— Texte support —
########################################

Des résidences d’artistes sont régulièrement organisées à l’Usine Utopik – Relais Culturel régional de la Manche soutenu par l’association ADN (art et design en Normandie ) – dirigée par le plasticien et sculpteur Xavier Gonzalez. Convaincu de la nécessité d’amener la culture dans les espaces ruraux, il a investi l’ancienne serre horticole de Tessy-sur-Vire en 2007 avec l’intention de transformer cet espace en centre d’art contemporain, réunissant deux pôles a priori antagonistes (art contemporain et ruralité). Avec l’introduction de l’art dans la campagne, il a offert aux habitants l’accessibilité à un monde a priori réservé aux citadins. Cette action qui porte à la fois sur les arts plastiques et l’écriture contemporaine favorise le mixage des populations. Les artistes inspirés par les atmosphères vivifiantes des lieux sont invités à partager leur vision de cet environnement. Par ailleurs, cette initiative permet de comprendre les dispositifs de création et les processus engagés pour élaborer un projet, de la note d’intention jusqu’à la présentation de l’œuvre. Deux plasticiens se répartissent les 400 mètres carrés dévolus aux expositions. Les ateliers mis à leur disposition dans la serre restent ouverts au public pendant la réalisation. L’entrée est libre. Des phases de résidences d’un mois et demi instaurent un rythme continu. Actuellement, ce sont les œuvres de Pauline Vachon et Frédérique Metzger – artistes résidentes en mai-juin 2012 – qui occupent ces espaces marginaux enveloppés d’une lumière zénithale.

 

Tapis dans le végétal

 

Les deux artistes ont multiplié les repérages dans les bocages, prés et jardins normands pour en extraire l’émotion, dans les sillages de l’histoire. Des lieux d’intention sont naturellement apparus dès les prémisses de leurs recherches plastiques. [...]

Frédérique Metzger a récolté çà et là des matériaux de récupération (objets du quotidien, végétaux, empreintes organiques ou humaines), entreprenant la coloration de l’espace par de curieuses sculptures aux formes hétéroclites, invasives et proliférantes. Sous ses yeux, le tapis végétal est devenu rose tyrien et l’installation s’est progressivement composée de figurines rampantes et de plantes ophtalmovores. Raides et souples, des feuilles de nénuphars s’installent au cœur de l’œuvre. Elles sont empreintes d’une symbolique tenace, évoquant, en accord avec le langage des fleurs, un amour pur et froid. Rendues transparentes et opaques par la matière polie du savon moulé, elles portent, dans leur couleur chair, la trace de l’écume des jours passés.

Les refuges temporels

“Il cueillit une orchidée orange et grise dont la corolle délicate fléchissait. Elle brillait de couleurs diaprées.

-Elle a la couleur de la souris à moustaches noires…”

Boris Vian, L’Ecume des jours, 1947.

########################################

— Données fournies —

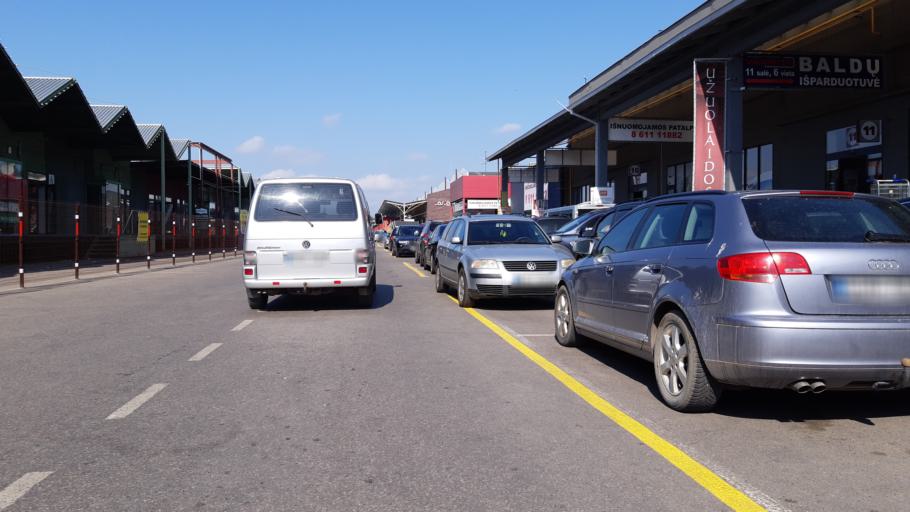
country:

########################################

— Travail demandé —
• A. Recopiez fidèlement le passage du texte sur l'Usine Utopik qui commence aux mots « Les refuges temporels » et se termine après « des jours, 1947. ».
• B. Répondez aux questions suivantes à partir du texte sur l'Usine Utopik :
(i) En quelle année Xavier Gonzalez a-t-il investi l'ancienne serre horticole de Tessy-sur-Vire ?
(ii) Quelle surface est dévolue aux expositions ?
(iii) Quelle matière rend les feuilles de nénuphars de Frédérique Metzger transparentes et opaques ?

— Corrigé —
• A.
Les refuges temporels

“Il cueillit une orchidée orange et grise dont la corolle délicate fléchissait. Elle brillait de couleurs diaprées.

-Elle a la couleur de la souris à moustaches noires…”

Boris Vian, L’Ecume des jours, 1947.

• B.
(i) En 2007.
(ii) 400 mètres carrés.
(iii) La matière polie du savon moulé.